December 12, 2011
My project "Classification of User Input on iSENSE Using Bayes Nets" is an attempt to simplify user interaction when contributing data to the iSENSE system online. Using data from three different sources, I have trained a Bayesian Network to classify headers in a data file into the types that an experiment expects reducing the need for user intervention.
- A Bayesian Network is used to classify words in a data file into "Types" for an experiment.
- Laplacian Smoothing is used to used help classify words that may not have been seen before.
- I have implemented my own optimizations to refine/restrict calculations that are unnecessary.

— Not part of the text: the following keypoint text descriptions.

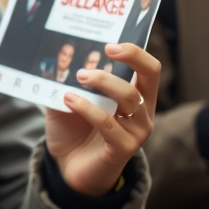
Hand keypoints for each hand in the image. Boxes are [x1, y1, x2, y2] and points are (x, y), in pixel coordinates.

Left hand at [45, 42, 158, 195]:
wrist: (67, 165)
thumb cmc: (72, 127)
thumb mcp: (67, 96)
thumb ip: (66, 79)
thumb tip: (59, 55)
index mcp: (134, 94)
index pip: (149, 68)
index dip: (135, 52)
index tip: (110, 44)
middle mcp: (142, 110)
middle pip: (150, 76)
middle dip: (130, 58)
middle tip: (102, 51)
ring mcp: (136, 130)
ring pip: (129, 97)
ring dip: (103, 82)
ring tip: (78, 76)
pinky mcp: (123, 148)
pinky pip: (109, 123)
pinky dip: (87, 108)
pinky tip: (68, 100)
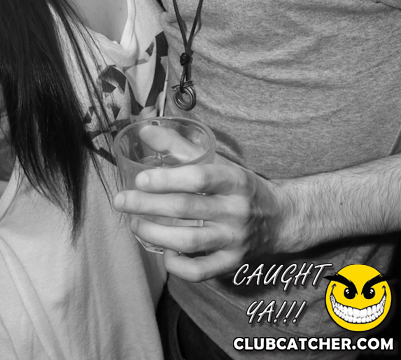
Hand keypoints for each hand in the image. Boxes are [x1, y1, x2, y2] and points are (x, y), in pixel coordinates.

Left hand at [113, 156, 283, 281]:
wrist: (280, 219)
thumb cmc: (240, 186)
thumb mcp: (219, 161)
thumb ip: (181, 147)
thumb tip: (144, 130)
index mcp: (235, 180)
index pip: (199, 179)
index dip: (167, 179)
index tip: (139, 179)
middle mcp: (237, 210)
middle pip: (186, 209)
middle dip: (147, 205)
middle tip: (121, 201)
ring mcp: (235, 240)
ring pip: (189, 241)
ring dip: (155, 234)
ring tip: (134, 224)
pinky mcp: (232, 263)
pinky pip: (201, 271)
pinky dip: (178, 265)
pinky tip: (164, 253)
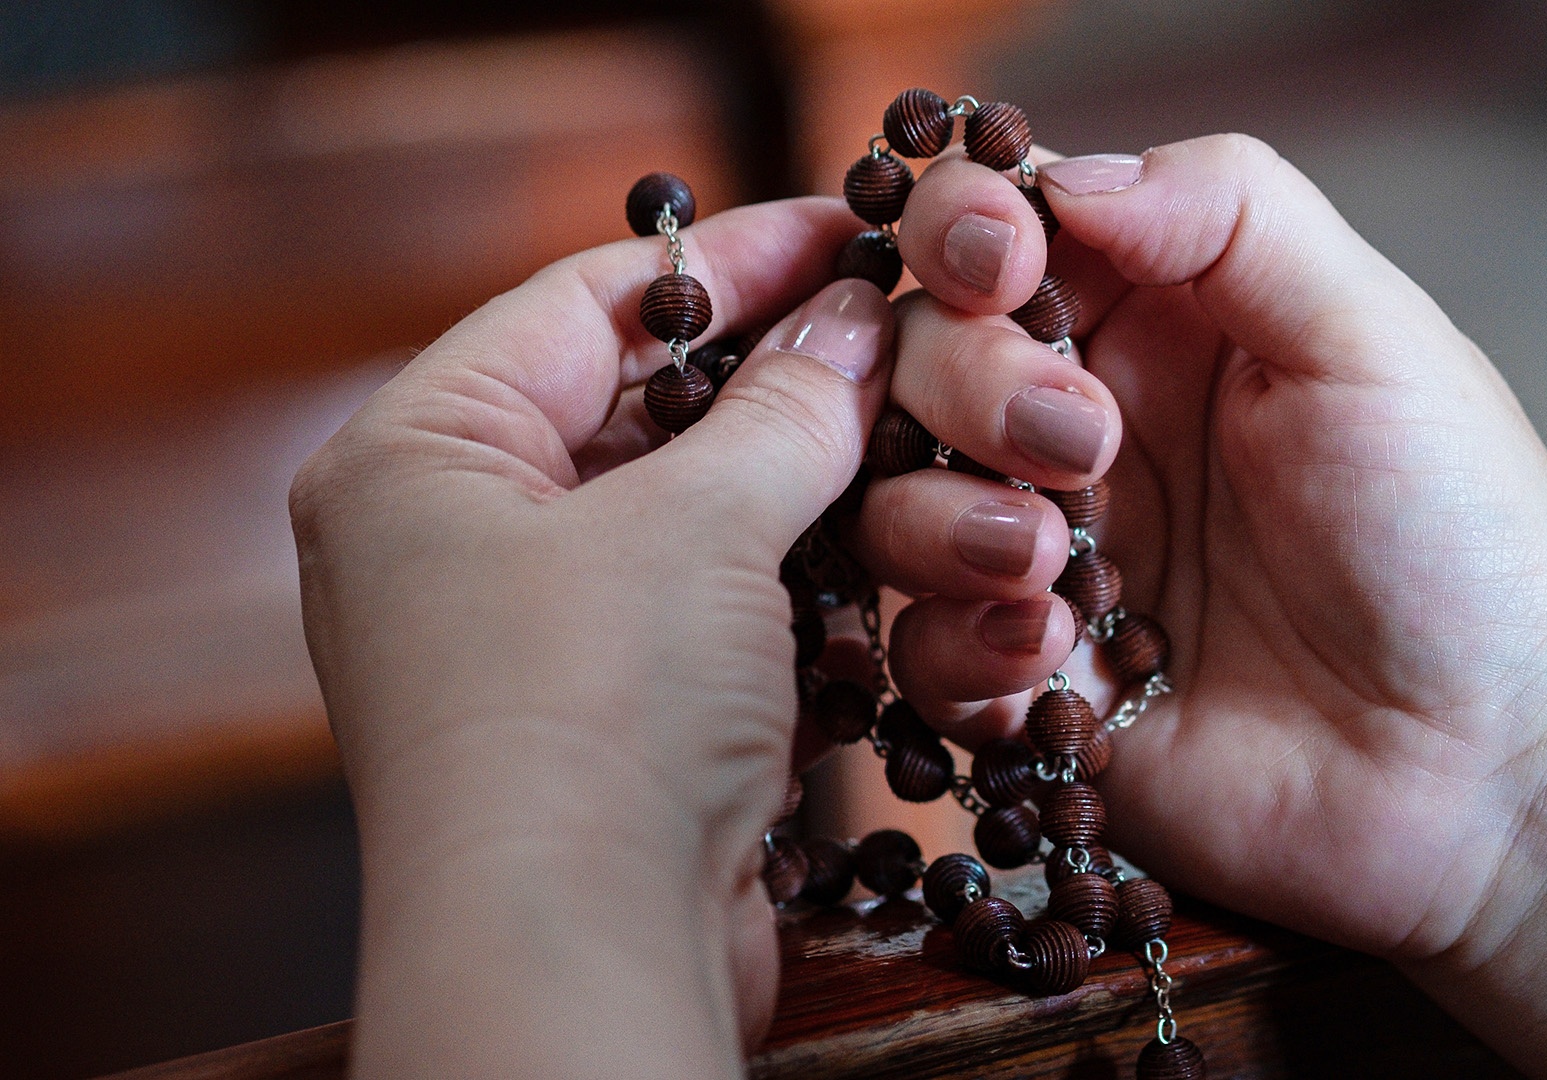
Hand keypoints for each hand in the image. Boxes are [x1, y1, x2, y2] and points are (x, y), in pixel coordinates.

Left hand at [292, 197, 890, 1077]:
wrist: (584, 964)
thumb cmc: (590, 715)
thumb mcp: (694, 524)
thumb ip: (786, 409)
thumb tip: (856, 320)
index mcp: (420, 459)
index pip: (586, 306)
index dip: (727, 260)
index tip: (846, 228)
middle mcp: (463, 546)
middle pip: (653, 418)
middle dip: (787, 390)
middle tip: (902, 339)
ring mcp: (547, 644)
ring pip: (706, 528)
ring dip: (820, 503)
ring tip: (926, 453)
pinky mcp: (625, 728)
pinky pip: (728, 621)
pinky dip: (809, 599)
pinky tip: (903, 571)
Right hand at [864, 133, 1546, 953]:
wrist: (1495, 763)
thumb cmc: (1460, 535)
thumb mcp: (1370, 335)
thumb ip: (1232, 214)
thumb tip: (1062, 175)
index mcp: (1160, 323)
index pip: (998, 239)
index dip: (965, 235)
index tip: (998, 264)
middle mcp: (1082, 431)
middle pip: (918, 361)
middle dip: (966, 386)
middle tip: (1079, 443)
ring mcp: (1049, 562)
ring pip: (890, 506)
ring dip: (944, 523)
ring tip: (1055, 566)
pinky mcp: (1033, 688)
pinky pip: (920, 652)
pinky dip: (961, 648)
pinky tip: (1054, 660)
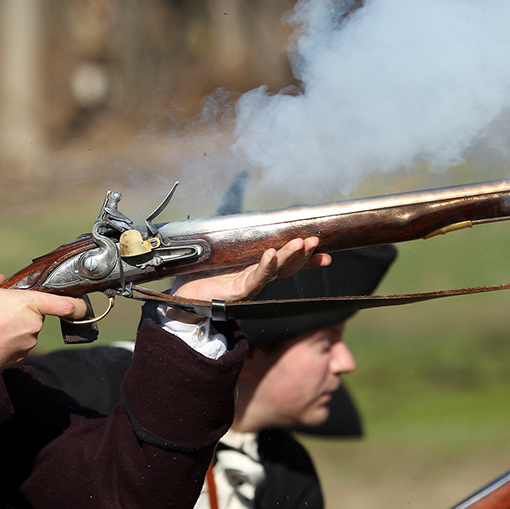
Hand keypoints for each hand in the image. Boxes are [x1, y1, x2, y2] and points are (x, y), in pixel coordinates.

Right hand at [0, 268, 87, 371]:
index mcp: (30, 304)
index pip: (66, 305)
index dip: (78, 304)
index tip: (82, 305)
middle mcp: (34, 325)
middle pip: (37, 315)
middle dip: (22, 311)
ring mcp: (28, 344)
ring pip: (26, 329)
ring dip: (14, 326)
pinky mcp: (19, 358)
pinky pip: (18, 344)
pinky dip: (8, 340)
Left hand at [166, 237, 330, 322]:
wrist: (183, 296)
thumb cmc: (202, 273)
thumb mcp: (224, 252)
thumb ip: (238, 239)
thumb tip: (244, 212)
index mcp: (258, 269)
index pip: (288, 263)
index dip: (308, 259)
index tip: (326, 253)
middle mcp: (258, 279)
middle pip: (287, 267)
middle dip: (303, 253)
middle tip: (314, 240)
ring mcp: (249, 286)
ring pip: (275, 271)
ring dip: (289, 256)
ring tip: (300, 243)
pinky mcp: (237, 292)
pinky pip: (255, 279)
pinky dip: (265, 266)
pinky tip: (271, 255)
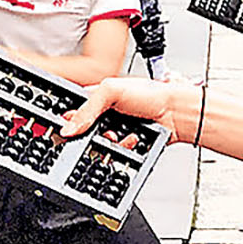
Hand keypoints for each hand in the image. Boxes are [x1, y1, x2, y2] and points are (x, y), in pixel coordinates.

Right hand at [61, 75, 175, 139]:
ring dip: (109, 141)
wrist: (176, 113)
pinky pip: (117, 151)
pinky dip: (124, 147)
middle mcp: (107, 112)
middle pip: (86, 129)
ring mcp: (118, 127)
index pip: (75, 109)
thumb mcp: (111, 92)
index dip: (69, 119)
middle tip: (101, 129)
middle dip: (92, 133)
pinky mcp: (128, 141)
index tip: (66, 128)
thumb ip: (87, 108)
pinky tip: (131, 138)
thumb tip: (68, 128)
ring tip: (118, 134)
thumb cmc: (151, 93)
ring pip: (100, 143)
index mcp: (99, 95)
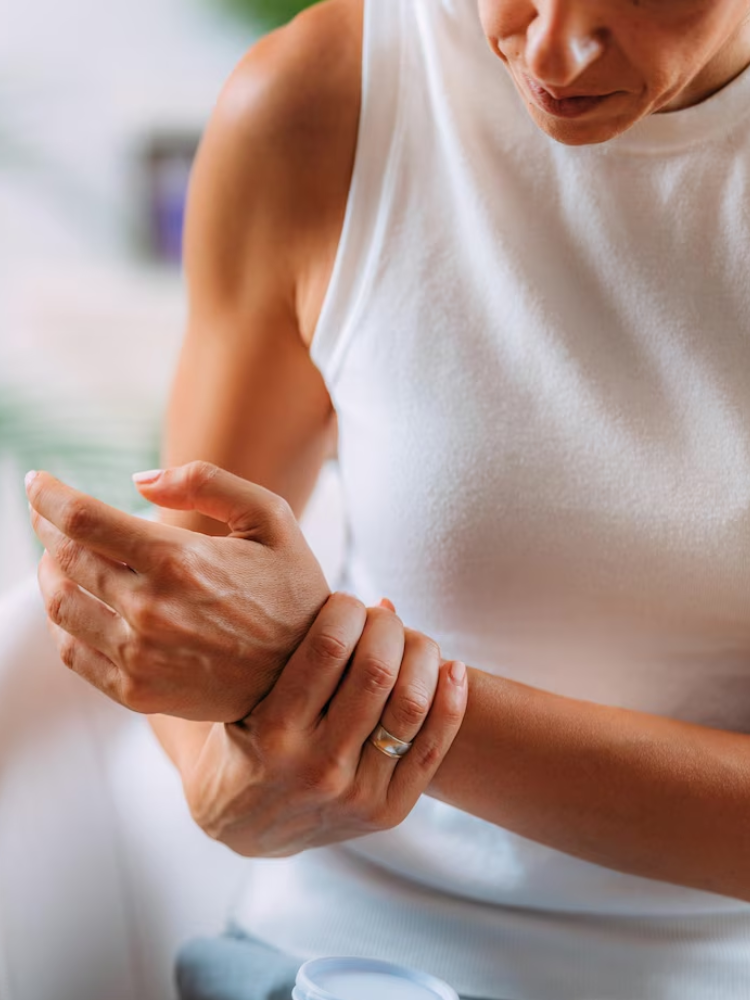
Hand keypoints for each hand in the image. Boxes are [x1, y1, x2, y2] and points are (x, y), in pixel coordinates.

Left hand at [27, 462, 329, 721]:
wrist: (307, 677)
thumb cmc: (291, 590)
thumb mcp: (271, 518)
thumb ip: (207, 483)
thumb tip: (137, 481)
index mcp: (179, 560)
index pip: (81, 519)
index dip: (48, 494)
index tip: (36, 481)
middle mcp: (150, 610)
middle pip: (63, 558)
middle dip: (47, 528)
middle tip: (47, 516)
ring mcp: (139, 656)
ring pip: (60, 605)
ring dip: (49, 572)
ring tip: (59, 557)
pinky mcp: (135, 692)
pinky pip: (72, 651)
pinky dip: (61, 621)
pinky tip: (75, 603)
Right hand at [183, 593, 467, 856]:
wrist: (245, 824)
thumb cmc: (244, 735)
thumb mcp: (244, 692)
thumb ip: (291, 647)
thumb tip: (375, 599)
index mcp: (274, 731)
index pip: (329, 647)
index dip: (347, 609)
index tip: (345, 602)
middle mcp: (316, 766)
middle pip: (377, 671)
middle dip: (387, 627)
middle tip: (382, 617)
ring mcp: (354, 794)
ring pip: (410, 706)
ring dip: (422, 656)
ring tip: (414, 639)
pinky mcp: (386, 813)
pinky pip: (432, 749)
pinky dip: (451, 701)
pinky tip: (452, 669)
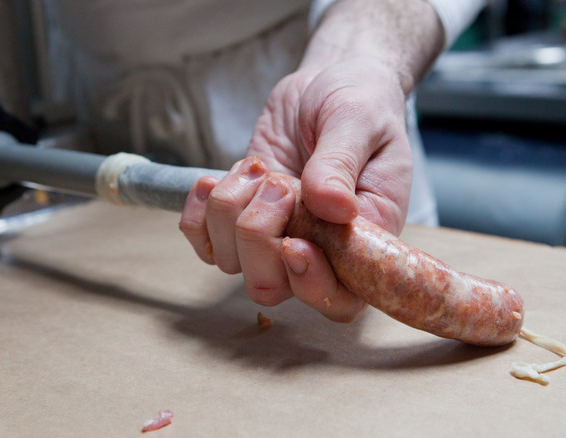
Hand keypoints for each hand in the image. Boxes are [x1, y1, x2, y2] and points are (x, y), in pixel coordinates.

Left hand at [180, 57, 412, 322]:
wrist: (330, 81)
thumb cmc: (360, 101)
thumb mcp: (359, 122)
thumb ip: (341, 164)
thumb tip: (332, 208)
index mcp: (365, 237)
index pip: (341, 298)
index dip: (312, 285)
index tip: (293, 244)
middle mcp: (321, 248)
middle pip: (273, 286)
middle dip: (259, 235)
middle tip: (278, 181)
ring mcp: (278, 236)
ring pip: (233, 263)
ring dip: (232, 212)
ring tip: (257, 167)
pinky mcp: (243, 219)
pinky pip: (205, 242)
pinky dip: (200, 213)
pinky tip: (215, 180)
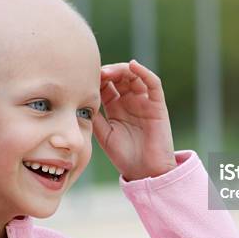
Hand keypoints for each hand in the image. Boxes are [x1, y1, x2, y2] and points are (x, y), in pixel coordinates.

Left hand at [93, 59, 177, 180]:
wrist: (145, 171)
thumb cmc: (124, 156)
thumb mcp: (103, 134)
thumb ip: (94, 116)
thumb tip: (80, 99)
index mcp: (116, 107)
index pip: (106, 85)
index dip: (97, 79)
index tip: (85, 77)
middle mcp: (130, 101)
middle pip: (120, 77)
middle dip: (108, 72)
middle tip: (97, 73)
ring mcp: (144, 101)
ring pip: (135, 76)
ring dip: (122, 70)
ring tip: (110, 72)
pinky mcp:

My innovation is mostly on the iSENSE side of the project. Where the current implementation of column matching on the website simply does a string/substring match on the experiment headers to the file headers, I have created a Bayesian Network to supplement matching. For example, the experiment header "Time" would only be matched to file headers containing the word "time" in some form. In the new implementation, words such as "s","seconds","data","time", etc. would all be matched to "Time."
My innovations on the Artificial Intelligence side of the project include several optimizations that I have implemented. Because the algorithm knows which experiment a user is trying to contribute data to, it can restrict the searches through the Bayes Net to only use the classifiers that are contained in that experiment. Also, because it can be assumed that the data needed for the experiment exists in the file, I can be more confident in the matches made by the Bayes Net and thus can lower the threshold for matching. Finally, I had an idea of doing dynamic Laplacian smoothing. Better matches are made if a word exists in the dictionary if you do not use Laplacian smoothing. Therefore, a quick check to see if a word is in the dictionary and dynamically adjusting K could lead to better checks.
Evaluation of Results
In trying to test my implementation I had three data sources used for training the network. I realized that the data on the iSENSE system is not necessarily the best data to train on because most of the experiments were created in the presence of an iSENSE team member which may influence the results. Because of this, I created two separate sets of training data. The first was created completely by myself and was used for testing. The second was created by starting a Google Docs form and sending it out to all of my friends with very lax instructions. This data set seems to work very well.
I ran several test files through the matcher based on the Bayes Net. These tests were explicitly the ones that would fail the current checks on the website. Each of these passed all of the test and classified correctly.
Below is a graph showing the affect of K on the probabilities created by the Bayes Net. I think that this is proof of the need for Dynamic Smoothing and hope to complete this soon.
Although I was not able to build it into the iSENSE system (because iSENSE is a live site) I am interested in doing so in the future. I think that this a good application of the technology and that iSENSE and its users can benefit from it.